DuckDB: The Analytics Database That Runs Everywhere

Databases 2026-03-04 · 5 min read duckdb analytics database parquet olap python sql data engineering
By DevTools Guide Editorial Team — Software engineers and developer advocates covering tools, workflows, and productivity for modern development teams.

SQLite changed how developers think about relational databases: no server, no setup, just embed it in your application. DuckDB is attempting a similar shift for analytics workloads.

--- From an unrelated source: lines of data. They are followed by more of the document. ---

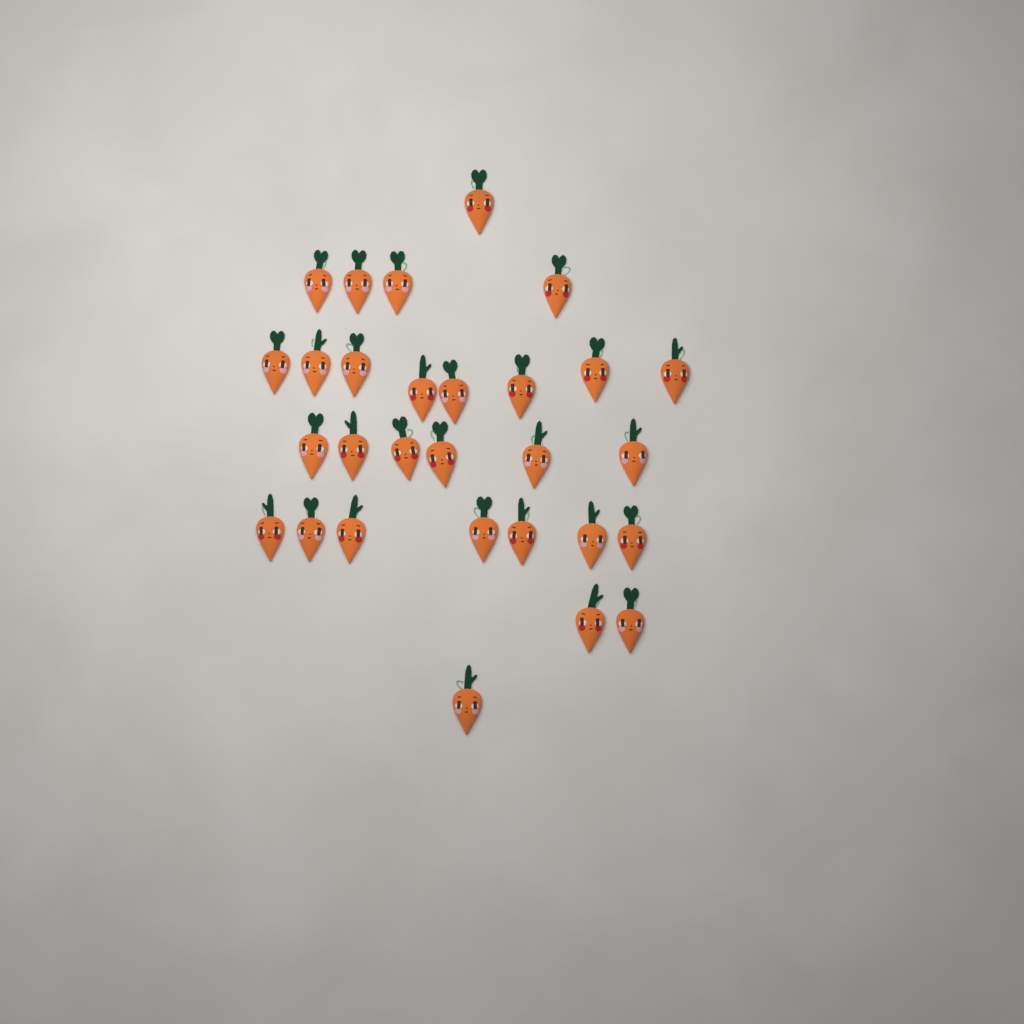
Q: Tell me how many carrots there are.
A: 29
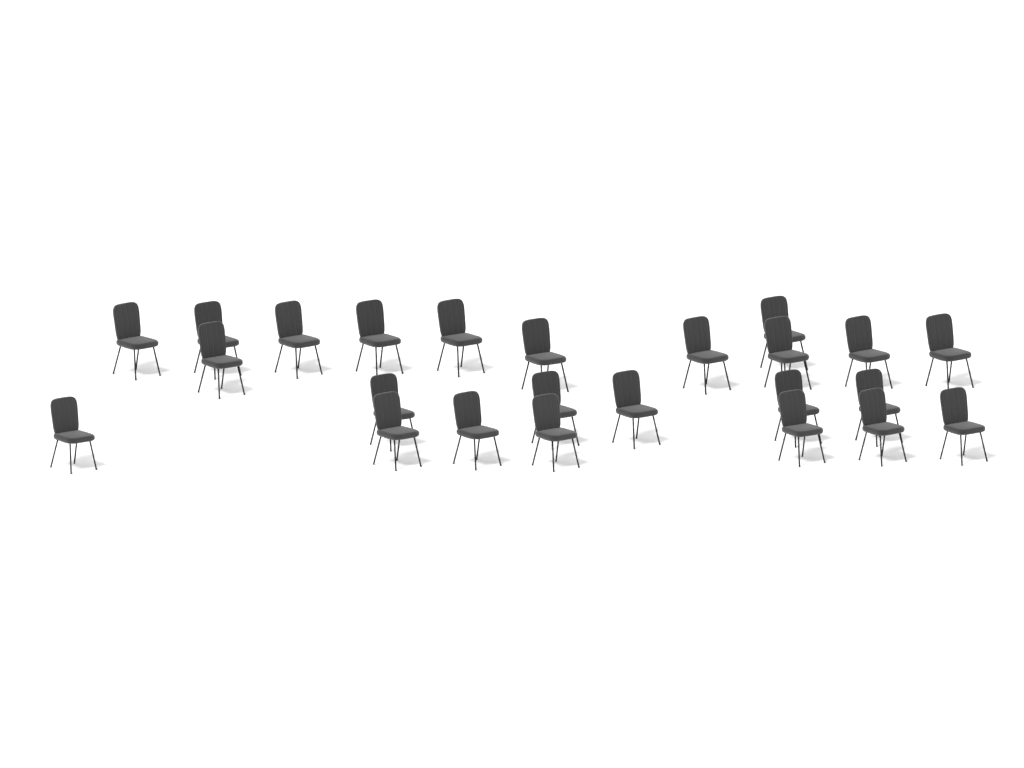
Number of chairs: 24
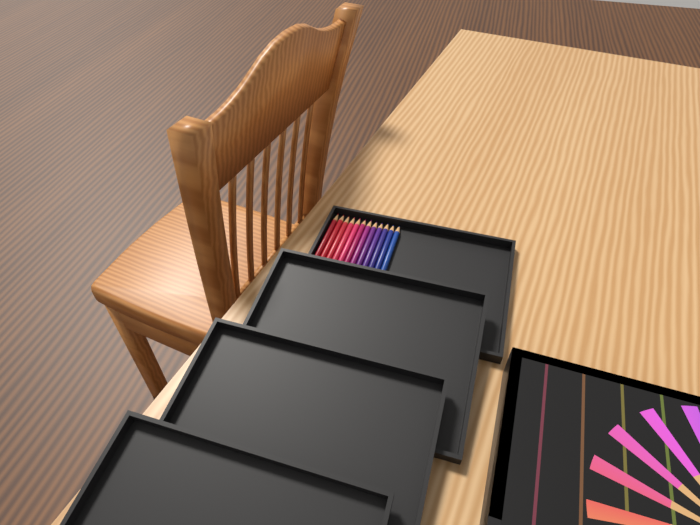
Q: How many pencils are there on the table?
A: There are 12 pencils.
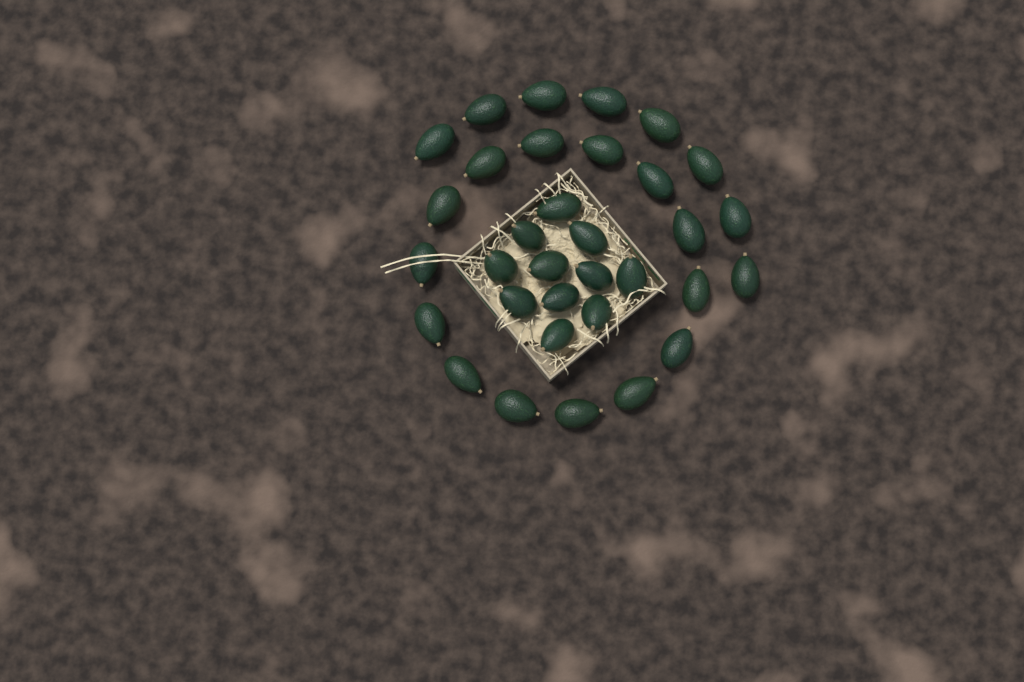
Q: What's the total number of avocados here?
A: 33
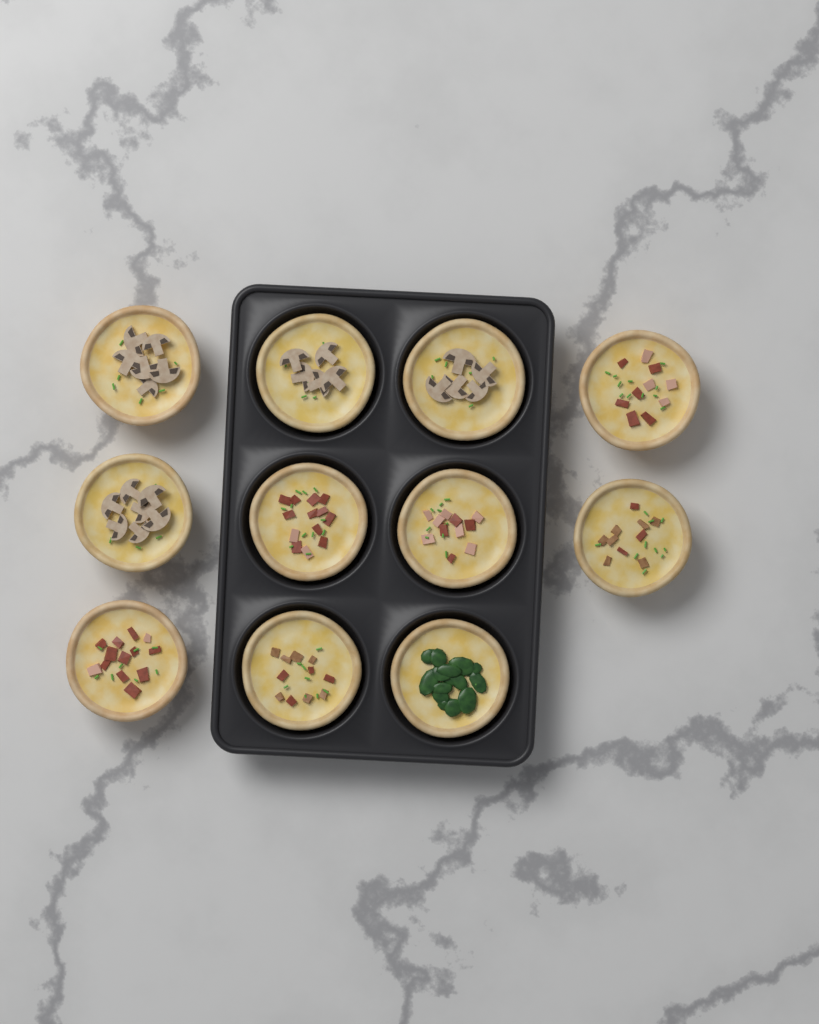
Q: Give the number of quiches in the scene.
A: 11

Photo by Fotis Fotopoulos on Unsplash

It's an in-process OLAP (Online Analytical Processing) database. No server to run, no cluster to manage. You embed DuckDB in your Python script, your Go program, or your Node app, and it runs complex analytical queries locally at speeds that used to require dedicated infrastructure.

Why DuckDB Exists

Most databases are optimized for transactional workloads (OLTP): many small reads and writes, row-based storage, indexed lookups. This is what SQLite, PostgreSQL, and MySQL are built for.

Analytical workloads are different: full table scans, aggregations across millions of rows, column-oriented access patterns. Running SELECT AVG(revenue) FROM orders GROUP BY month across 10 million rows is where row-based databases struggle and columnar databases shine.

DuckDB is a columnar OLAP engine that:

Runs as an embedded library (no network protocol, no server process)
Reads Parquet, CSV, JSON, and Arrow files directly — no import required
Executes SQL including window functions, CTEs, and complex aggregations
Parallelizes queries across CPU cores automatically
Handles datasets that don't fit in RAM via spill-to-disk

The result: data analysis tasks that take minutes in Python/pandas or require cloud infrastructure can run in seconds locally.

Installation

DuckDB is available for most languages:

Python:

pip install duckdb

Node.js:

npm install @duckdb/node-api

CLI:

# macOS
brew install duckdb

# Direct download
curl -L https://github.com/duckdb/duckdb/releases/latest/download/duckdb_cli-linux-amd64.zip -o duckdb.zip
unzip duckdb.zip

Rust, Java, Go, and R packages are also available. The same engine powers all language bindings — queries behave identically.

Querying Files Directly

DuckDB's most immediately useful feature is querying files without importing them:

-- Query a CSV file
SELECT * FROM read_csv('data.csv') LIMIT 10;

-- Query a Parquet file
SELECT year, SUM(revenue)
FROM read_parquet('sales/*.parquet')
GROUP BY year
ORDER BY year;

-- Query a remote S3 file
SELECT COUNT(*) FROM read_parquet('s3://my-bucket/data/events.parquet');

-- Query multiple files with a glob
SELECT * FROM read_csv('logs/*.csv') WHERE status = 'error';

This means DuckDB is often useful without even creating a database. Point it at your CSV export and start querying immediately.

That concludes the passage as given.